Title: Cross-diffusion systems in population dynamics: derivation, bifurcations and patter formation

Abstract: In population dynamics, cross-diffusion describes the influence of one species on the diffusion of another. The cross-diffusion SKT model was proposed to account for stable inhomogeneous steady states exhibiting spatial segregation of two competing species. Even though the reaction part does not present the activator-inhibitor structure, the cross-diffusion terms are the key ingredient for the appearance of spatial patterns. We provide a deeper understanding of the conditions required for non-homogeneous steady states to exist, focusing on multistability regions and on the presence of time-periodic spatial patterns, by combining a detailed linearised and weakly non-linear analysis with advanced numerical bifurcation methods via the continuation software pde2path [1,2].

Even though the particular form of cross-diffusion terms in the SKT model may seem artificial, they naturally incorporates processes occurring at different time scales. It can be easily seen, at least at a formal level, that cross-diffusion appears in the fast-reaction limit of a "microscopic" model (in terms of time scales) presenting only standard diffusion and fast-reaction terms. The same approach can also be exploited in other contexts, e.g. predator-prey interactions, plant ecology and epidemiology.

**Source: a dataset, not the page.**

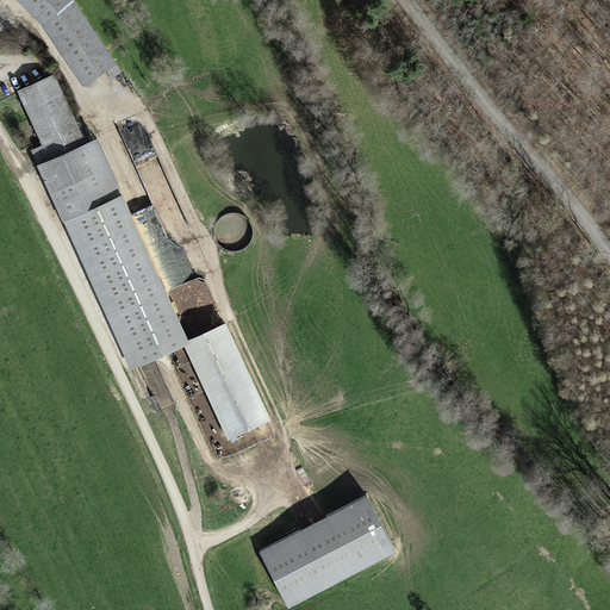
[(86,82),(118,63),(75,0),(23,0),(49,26),(86,82)]
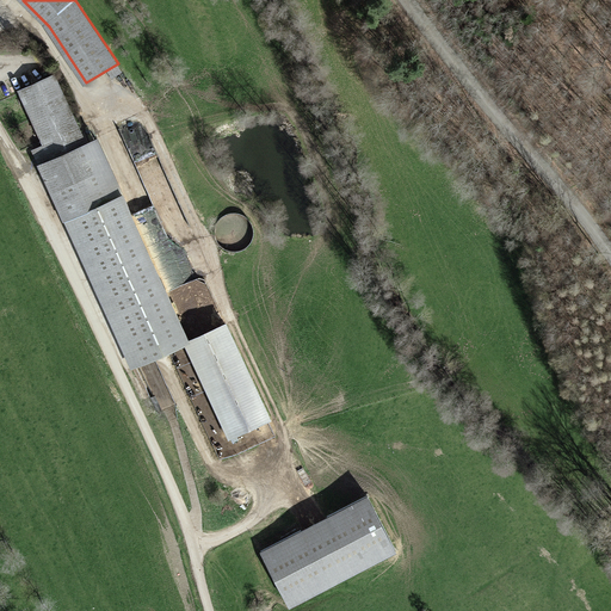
[(35,150),(42,165),(86,144),(55,76),(20,92),(45,146),(35,150)]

[1] M. Breden, C. Kuehn, C. Soresina, On the influence of cross-diffusion in pattern formation, Journal of Computational Dynamics, 8(2):21, 2021.
[2] C. Soresina, Hopf bifurcations in the full SKT model and where to find them, Discrete and Continuous Dynamical Systems - S, 15(9):2673-2693, 2022.

April 21



April 28 Dr. Paul Carter (UC Irvine)

Title: Instability of planar interfaces in reaction-diffusion-advection equations

Abstract: We consider planar interfaces between stable homogeneous rest states in singularly perturbed 2-component reaction diffusion advection equations, motivated by the appearance of fronts between bare soil and vegetation in dryland ecosystems, as well as multi-interface solutions, such as vegetation stripes. On sloped terrain, one can find stable traveling interfaces, while on flat ground, one finds that sideband instabilities along the interface can lead to labyrinthine Turing-like patterns. To explore this behavior, using geometric singular perturbation methods, we analyze instability criteria for planar interfaces in reaction diffusion advection systems, focussing on a specific Klausmeier-type model, and examine the effect of terrain slope on the stability of the interfaces.


Small changes/shifts in the dates may be possible.